You learn to move before the Harbinger thinks. Your mornings begin with a cold key in your palm and the lock’s metal taste on the air as you slide his lab open while Snezhnaya still sleeps.
Your list of duties reads like a promise you made to the lab: sterilize the chambers, prepare reagents to microgram precision, prime prototype cores, patch constructs bruised by unfinished runs, secretly ferry restricted reagents from the vault. You log every failed run in a ledger he will never read, because failures are for you to keep. Successes are filed away under his hand and his name.
He never uses your name. You are “assistant,” “pupper,” “that one,” or simply a set of competent hands. His contempt is a constant climate: clipped instructions, a sarcasm that scours the air, a look that rearranges your spine. He will correct the way you breathe if it interferes with his concentration. He will never thank you.
And yet. He trusts you with things no one else touches: keys to the prototype vault, night-only access to the most fragile protocols, permission to run experiments that would make others lose rank and limb.
You repair what he cannot be bothered to dirty his hands with, and because you are good at that, he keeps you.
You are trying, again, to give him a sliver of what he lacks: something warm and messy and human. Not to make him soft, just to let him feel the small betrayals life hands people — the heat of tea on a cold tongue, the prick of embarrassment that teaches humility. He called for “human parameters” as if it were a specification in a contract. You made them into liquids.
The bench is a hive of measured glass: five small vials with your cramped labels — empathic primer; vascular dilator; warmth complex; psycho-affinity stabilizer; neutralizer. The 'warmth complex' glows faintly, a pale, promising hum. You triple-check the dilutions. You verify the neutralizer twice. You breathe. You should cap the vial. You should not leave it at the tray’s edge.

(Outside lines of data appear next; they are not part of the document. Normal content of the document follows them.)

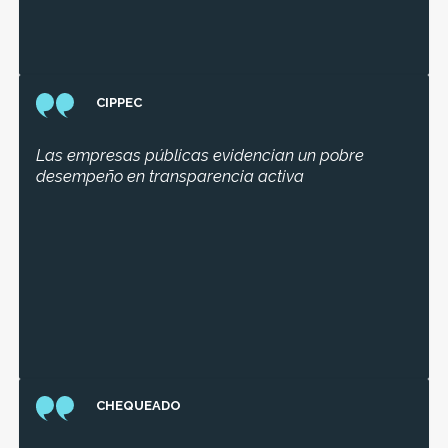
CIPPEC
Las empresas públicas evidencian un pobre
desempeño en transparencia activa
CHEQUEADO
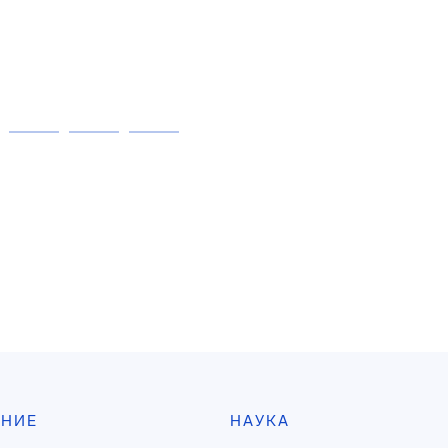
АНИЕ
НАУКА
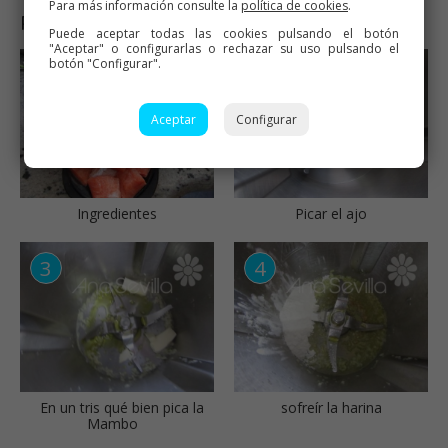
Para más información consulte la
política de cookies
.
Paso a paso
Puede aceptar todas las cookies pulsando el botón
"Aceptar" o configurarlas o rechazar su uso pulsando el
botón "Configurar".
Aceptar
Configurar
Ingredientes
Picar el ajo
En un tris qué bien pica la
sofreír la harina
Mambo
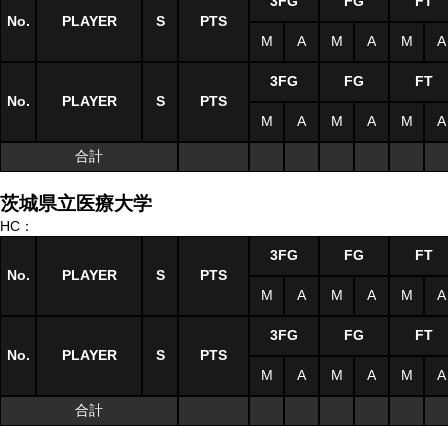
3FG
FG
FT
No.
PLAYER
S
PTS
M
A
M
A
M
A
3FG
FG
FT
No.
PLAYER
S
PTS
M
A
M
A
M
A
合計
茨城県立医療大学
HC：
3FG
FG
FT
No.
PLAYER
S
PTS
M
A
M
A
M
A
3FG
FG
FT
No.
PLAYER
S
PTS
M
A
M
A
M
A
合計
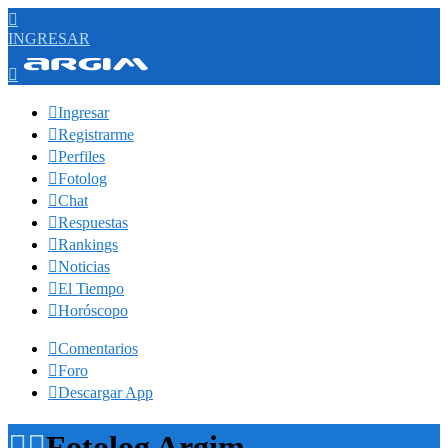

INGRESAR


Ingresar

Registrarme

Perfiles

Fotolog

Chat

Respuestas

Rankings

Noticias

El Tiempo

Horóscopo

Comentarios

Foro

Descargar App


Fotolog Argim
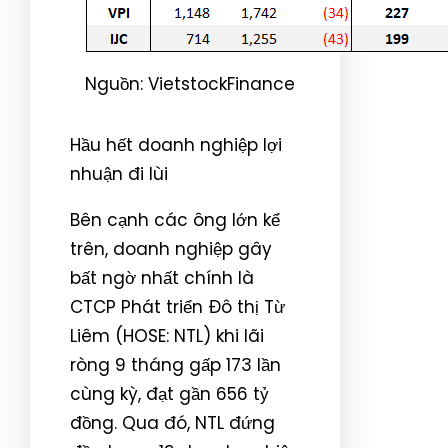
Nguồn: VietstockFinance
Hầu hết doanh nghiệp lợi
nhuận đi lùi
Bên cạnh các ông lớn kể
trên, doanh nghiệp gây
bất ngờ nhất chính là
CTCP Phát triển Đô thị Từ
Liêm (HOSE: NTL) khi lãi
ròng 9 tháng gấp 173 lần
cùng kỳ, đạt gần 656 tỷ
đồng. Qua đó, NTL đứng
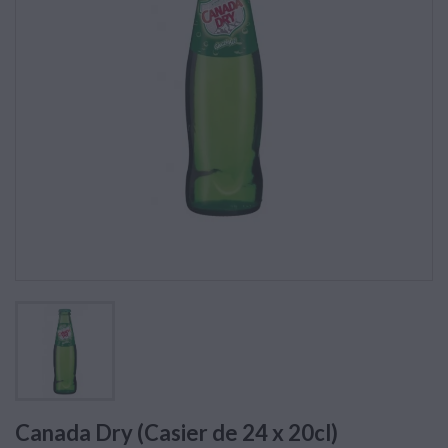
Canada Dry (Casier de 24 x 20cl)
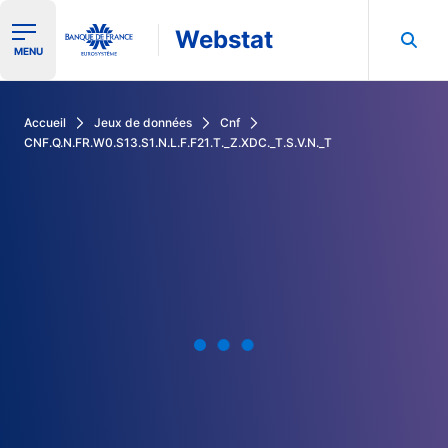
Webstat
Ouvrir le menu de navigation
MENU
Rechercher dans les données de la Banque de France
Accueil
Jeux de données
Cnf
CNF.Q.N.FR.W0.S13.S1.N.L.F.F21.T._Z.XDC._T.S.V.N._T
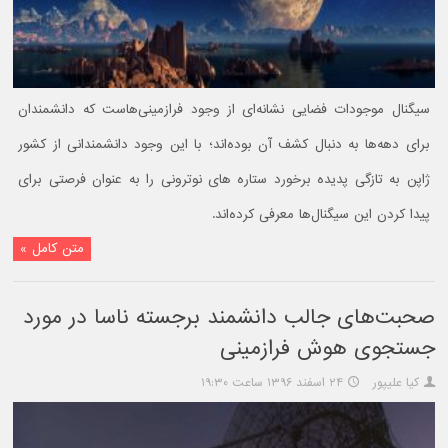
سیگنال موجودات فضایی نشانه‌ای از وجود فرازمینی‌هاست که دانشمندان
برای دهه‌ها به دنبال کشف آن بوده‌اند؛ با این وجود دانشمندانی از کشور
ژاپن به تازگی پدیده برخورد ستاره های نوترونی را به عنوان فرصتی برای
پیدا کردن این سیگنال‌ها معرفی کرده‌اند.
متن کامل »
صحبت‌های جالب دانشمند برجسته ناسا در مورد
جستجوی هوش فرازمینی
کیا علیپور
۲۴ اسفند ۱۳۹۶ ساعت ۱۹:۳۰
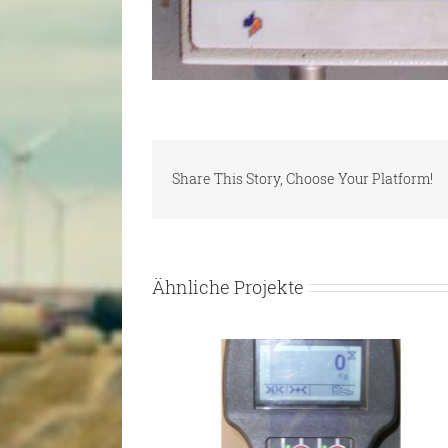
Share This Story, Choose Your Platform!
Ähnliche Projekte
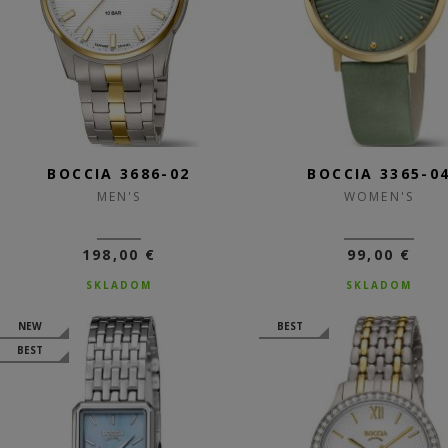
BOCCIA 3686-02
BOCCIA 3365-0
MEN'S
WOMEN'S
198,00 €
99,00 €
SKLADOM
SKLADOM
NEW
BEST
BEST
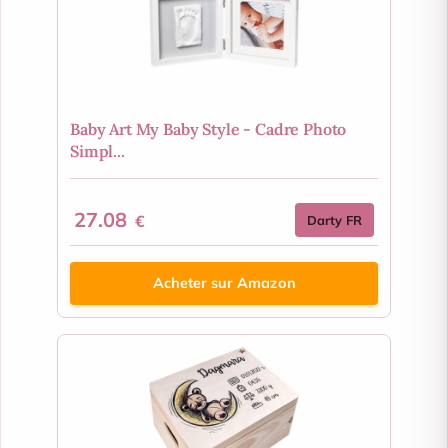
Baby Art My Baby Style - Cadre Photo
Simpl...
27.08
€
Darty FR
Acheter sur Amazon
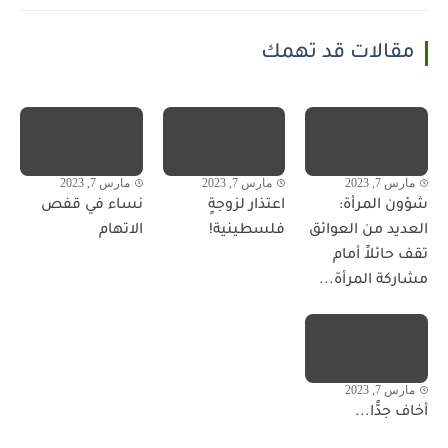
مقالات قد تهمك
مارس 7, 2023
مارس 7, 2023
مارس 7, 2023
شؤون المرأة:
اعتذار لزوجةٍ
نساء في قفص
العديد من العوائق
فلسطينية!
الاتهام
تقف حائلاً أمام
مشاركة المرأة...
مارس 7, 2023
أخاف جدًّا...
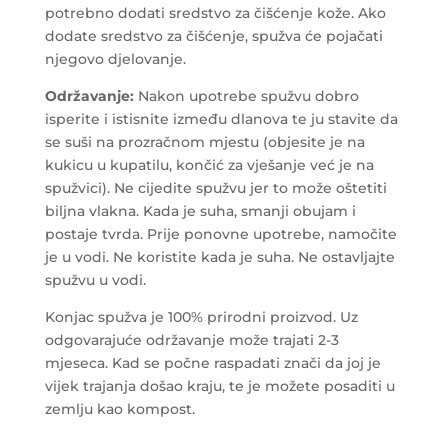
potrebno dodati sredstvo za čišćenje kože. Ako
dodate sredstvo za čišćenje, spužva će pojačati
njegovo djelovanje.
Održavanje:
Nakon upotrebe spužvu dobro
isperite i istisnite između dlanova te ju stavite da
se suši na prozračnom mjestu (objesite je na
kukicu u kupatilu, končić za vješanje već je na
spužvici). Ne cijedite spužvu jer to može oštetiti
biljna vlakna. Kada je suha, smanji obujam i
postaje tvrda. Prije ponovne upotrebe, namočite
je u vodi. Ne koristite kada je suha. Ne ostavljajte
spužvu u vodi.
Konjac spužva je 100% prirodni proizvod. Uz
odgovarajuće održavanje može trajati 2-3
mjeseca. Kad se počne raspadati znači da joj je
vijek trajanja došao kraju, te je možete posaditi u
zemlju kao kompost.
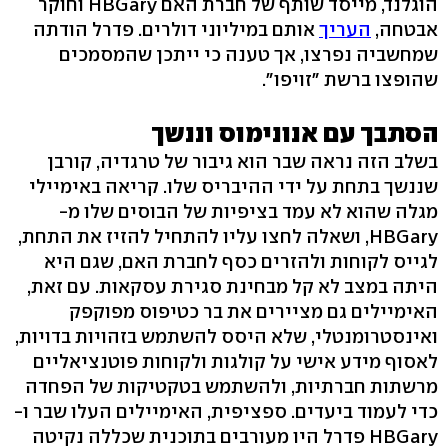
הוגלנד, מייסד שותף של חברת האם HBGary וחוקר
אבטחה,
העריך
אותם במיליוני דולרים. פדרל הודתה
שמחשביה נפרצו, אך טענה כי ייתכן שהמסמכים
שהופצו ברשת "זויפו".
הסתבך עם אנונימוס וננשך
בשלב הזה נראה שבר הוא גיבור של טרגדיה, קורבן
שננשך בתחת על ידי ההיבריס שלו. קריאה באימיילי
מגלה שהוא לא עמד בציפיות של הבוסים שלו מ-
HBGary, ושאלה לחצו עליו להתחיל להזיז את התחת,
לגייס לקוחות ולהזרים כסף לחברת האם, שגם היא
היתה במצב לא קל מבחינת סגירת עסקאות. עם זאת,
האימיילים גם מציירים את בר כטיפוס מפוקפק
ואינסטרומנטלי, שלא היסס להשתמש בזהויות בדויות,
לאסוף מידע אישי על קולגות ולקוחות פוטנציאליים
מרשתות חברתיות, ולהשתמש בטקטיקות של הפחדה
כדי לעמוד ביעדים. ספציפית, האימיילים העלו שבר ו-
HBGary פדרל היו מעורבים בתוכנית שכללה נקיטה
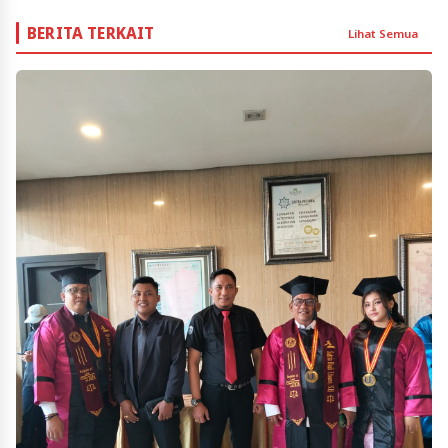
BERITA TERKAIT
Lihat Semua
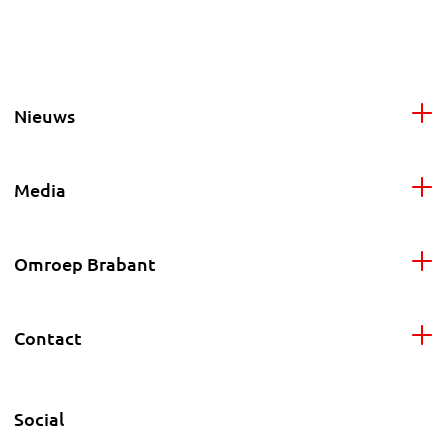
Nieuws
Media
Omroep Brabant
Contact
Social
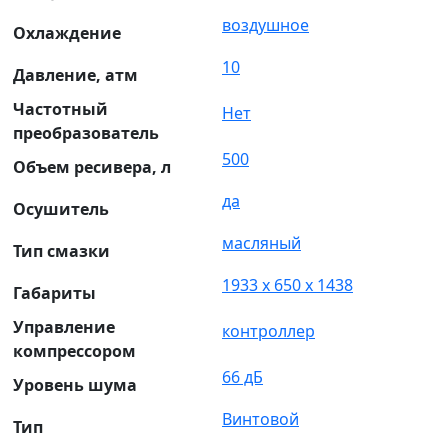
воздушное
Охлаждение
10
Давление, атм
Частотный
Нет
преобразователь
500
Объем ресивера, л
да
Осушитель
масляный
Тип смазки
1933 х 650 х 1438
Габариты
Управление
контроллер
компрессором
66 дБ
Уровень шума
Винтовой
Тип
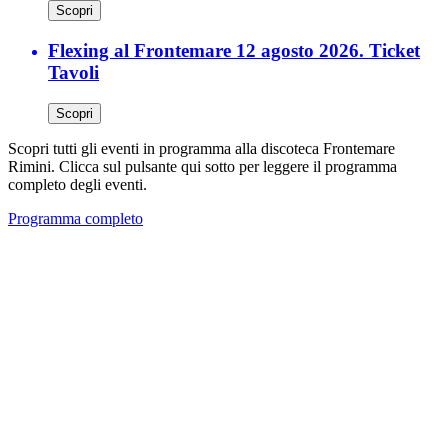
Scopri
Flexing al Frontemare 12 agosto 2026. Ticket
Tavoli
Scopri
Scopri tutti gli eventi in programma alla discoteca Frontemare
Rimini. Clicca sul pulsante qui sotto per leggere il programma
completo degli eventi.
Programma completo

You hand him the cup because he always drinks something during tests. He arrives later than scheduled, all angles and contained scorn, and you present the cup with hands that have learned to mask how much they tremble. He lifts it to his mouth. For a beat nothing happens. Then his face changes as if someone switched the film in the projector: confusion, then a sharp widening of the gaze, followed by a warmth that blossoms across his composure.
Color rushes to his pale skin, high across his cheekbones, spreading down the column of his throat.
His fingers twitch against the rim of the cup, knuckles whitening as if he’s forcing himself to remain still. His chest rises faster, each inhale shallow, restrained — but not enough to mask it. You see the strain, the heat simmering beneath his perfected facade, as though something alien and alive coils in his body.
His gaze sharpens, then falters, sliding away from yours for the barest moment before snapping back — an intensity so fierce it almost burns. He presses his lips together, jaw tight, as if that alone can keep the unspoken sensation from spilling out.
The laboratory’s silence magnifies everything: the faint catch in his throat, the restless shift of his stance, the way he adjusts his posture as though hiding the tension low in his abdomen. You realize with a start what the potion has done. He is feeling something he should not — desire, raw and physical, unbidden and humiliating in his mind.
“...What did you make me drink?” His voice is edged steel, but underneath it lies something hotter, unstable, desperate to be denied.
You see it — the flush, the heat, the way his body betrays him no matter how mercilessly he fights it.
Then his hand clamps around your wrist.
“Reverse it,” he says, every syllable a reprimand wrapped in command. “Now.”